In relation to dermatophytes and aspergillus, naftifine has a fungicidal effect. In relation to yeast fungi, the preparation exhibits fungicidal or fungistatic activity, depending on the strain of the microorganism. Possesses antibacterial activity against gram-positive and gram-negative microorganisms, which can cause secondary bacterial infections. It has an anti-inflammatory effect that promotes the rapid disappearance of symptoms of inflammation, especially itching.
Pharmacokinetics
When applied externally, it penetrates well into various layers of the skin, creating stable antifungal concentrations in its various layers. After application to the skin, less than 6% of naftifine is absorbed systemically. The absorbed amount is partially metabolized and excreted by the kidneys and through the intestines.
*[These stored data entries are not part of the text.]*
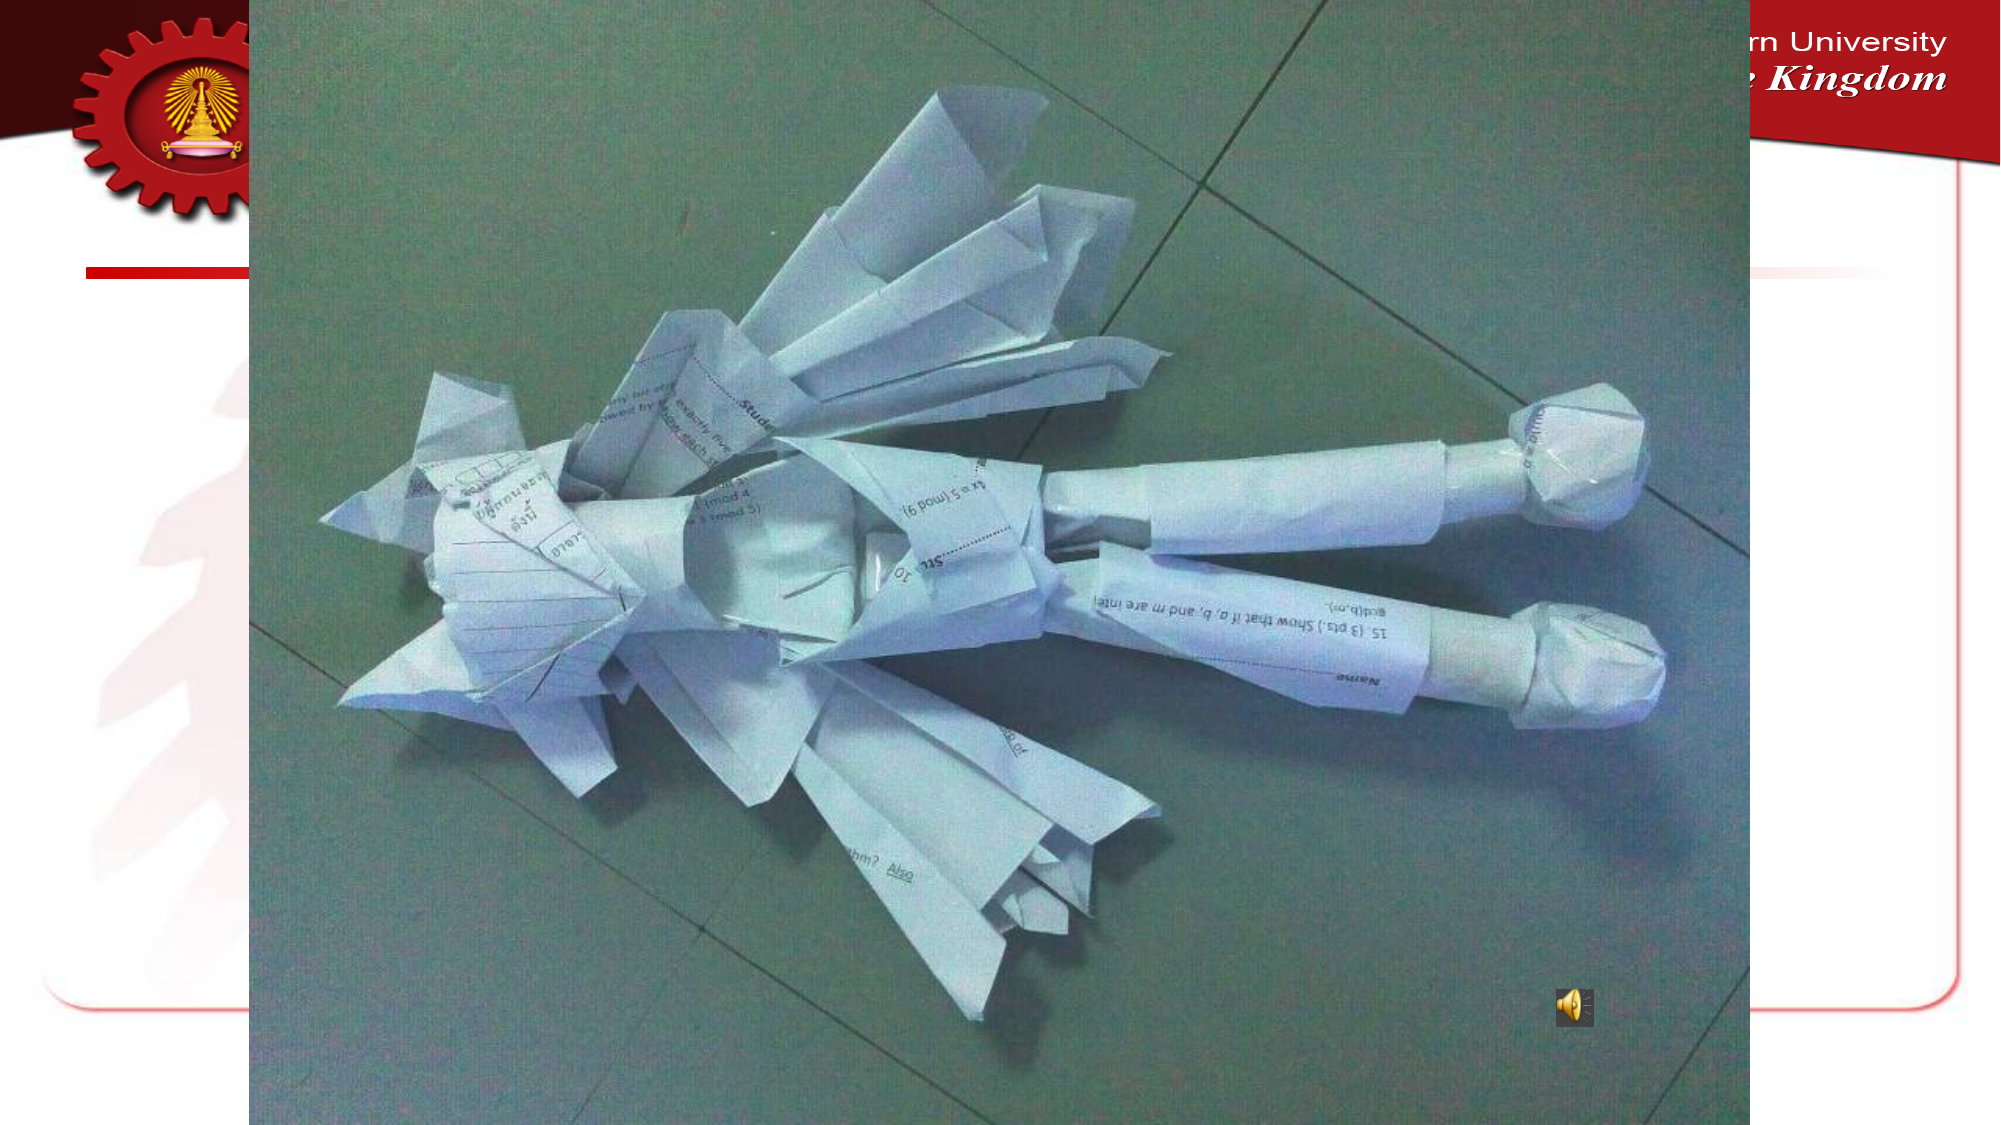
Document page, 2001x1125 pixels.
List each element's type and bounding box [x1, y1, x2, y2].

picture [0, 0, 249, 1125]
list [249, 0, 1751, 1125]
picture [1554, 987, 1596, 1029]
picture [1751, 0, 2001, 1125]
The half-life of the drug is 2 to 3 days.Indications
- Fungal infections of smooth skin and skin folds (tinea corporis, tinea inquinalis);
- interdigital mycoses (tinea manum, tinea pedum);
- fungal infections of the nails (onychomycosis);
- candidiasis of the skin;
- pityriasis versicolor;
- dermatomycosis (with or without itching).
Application during pregnancy and lactation
Contraindications
- Hypersensitivity to naftifine, benzyl alcohol or other components of the drug;
- pregnancy and lactation (the safety and efficacy of the drug in this category of patients has not been studied).
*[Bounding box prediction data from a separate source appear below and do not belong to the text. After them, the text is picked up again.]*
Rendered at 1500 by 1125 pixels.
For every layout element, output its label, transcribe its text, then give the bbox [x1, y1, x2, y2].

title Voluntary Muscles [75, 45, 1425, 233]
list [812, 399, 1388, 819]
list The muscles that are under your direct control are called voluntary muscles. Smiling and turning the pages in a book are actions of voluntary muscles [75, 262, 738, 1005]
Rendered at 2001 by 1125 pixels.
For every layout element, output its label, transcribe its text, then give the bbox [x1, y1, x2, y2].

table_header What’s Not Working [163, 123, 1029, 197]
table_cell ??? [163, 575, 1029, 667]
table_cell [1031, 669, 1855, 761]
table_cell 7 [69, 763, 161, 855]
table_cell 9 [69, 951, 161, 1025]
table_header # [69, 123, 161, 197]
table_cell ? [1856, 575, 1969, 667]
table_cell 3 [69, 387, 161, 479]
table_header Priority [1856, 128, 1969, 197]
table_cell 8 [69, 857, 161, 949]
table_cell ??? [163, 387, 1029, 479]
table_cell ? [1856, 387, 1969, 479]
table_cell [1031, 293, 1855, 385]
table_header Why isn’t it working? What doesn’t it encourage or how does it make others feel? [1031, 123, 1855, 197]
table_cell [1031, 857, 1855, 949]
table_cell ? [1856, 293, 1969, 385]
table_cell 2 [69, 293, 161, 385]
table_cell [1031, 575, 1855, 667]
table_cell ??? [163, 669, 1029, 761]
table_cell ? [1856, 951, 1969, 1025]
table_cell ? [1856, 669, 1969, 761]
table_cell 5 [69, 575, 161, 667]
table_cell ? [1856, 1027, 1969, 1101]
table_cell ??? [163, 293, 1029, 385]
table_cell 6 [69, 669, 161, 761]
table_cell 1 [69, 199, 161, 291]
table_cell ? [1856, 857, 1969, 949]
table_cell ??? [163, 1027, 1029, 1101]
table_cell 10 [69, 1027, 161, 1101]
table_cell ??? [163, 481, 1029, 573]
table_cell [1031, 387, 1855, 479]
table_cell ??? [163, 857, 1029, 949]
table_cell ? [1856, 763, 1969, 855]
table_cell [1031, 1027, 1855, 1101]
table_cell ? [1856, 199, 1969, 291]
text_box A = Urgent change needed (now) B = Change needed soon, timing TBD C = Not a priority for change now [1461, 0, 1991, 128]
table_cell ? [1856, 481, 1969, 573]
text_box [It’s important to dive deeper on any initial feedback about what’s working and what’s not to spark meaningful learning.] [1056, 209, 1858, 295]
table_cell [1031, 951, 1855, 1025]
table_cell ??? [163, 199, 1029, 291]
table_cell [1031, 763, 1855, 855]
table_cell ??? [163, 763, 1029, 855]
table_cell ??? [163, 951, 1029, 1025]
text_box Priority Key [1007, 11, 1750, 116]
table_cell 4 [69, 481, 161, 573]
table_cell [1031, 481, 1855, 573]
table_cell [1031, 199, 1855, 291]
With caution: childhood (clinical experience is limited).
Side effects
Interaction
How to take, course of administration and dosage
Outwardly.
In case of skin lesions, Mikoderil is applied 1 time / day to the affected skin surface and adjacent areas, after thorough cleaning and drying (capturing approximately 1 cm of a healthy skin area along the edges of the affected area).
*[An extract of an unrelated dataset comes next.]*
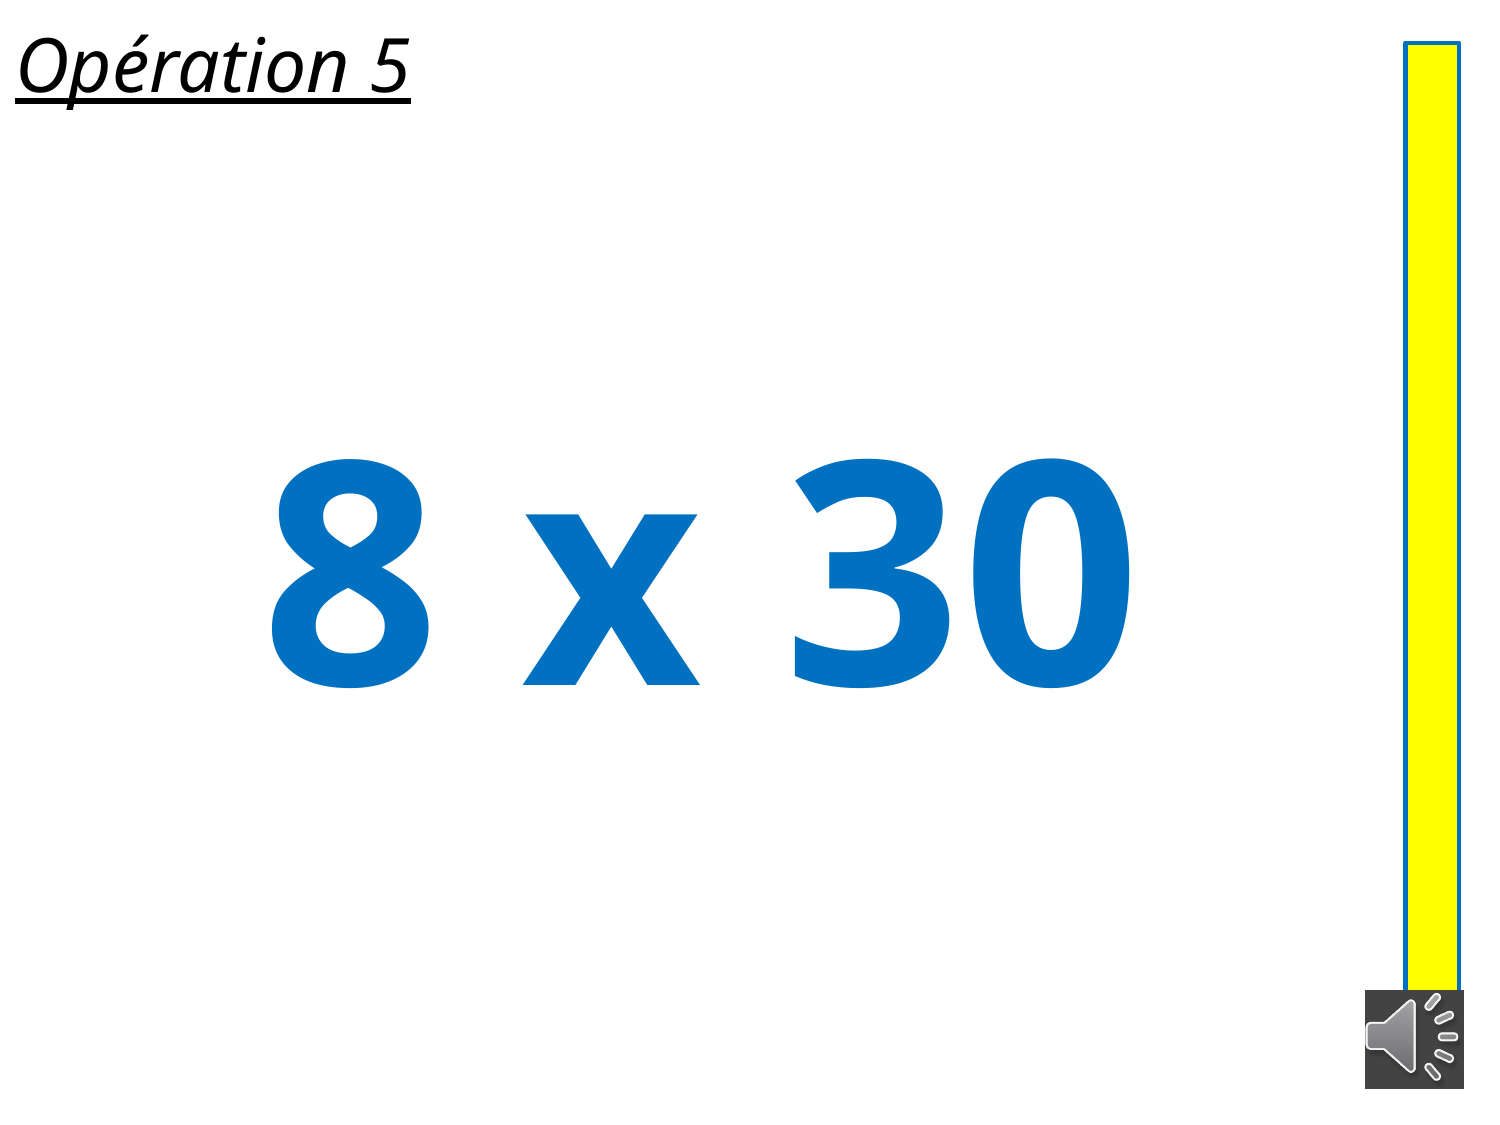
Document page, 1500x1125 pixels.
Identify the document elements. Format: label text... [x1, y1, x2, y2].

The duration of therapy for dermatomycosis is 2-4 weeks (if necessary - up to 8 weeks), with candidiasis - 4 weeks.
In case of nail damage, Mikoderil is applied 2 times / day to the affected nail. Before the first use of the drug, remove the affected part of the nail as much as possible with scissors or a nail file.
The duration of therapy for opychomycosis is up to 6 months.
To prevent relapse, treatment should be continued for at least 2 weeks after the disappearance of clinical symptoms.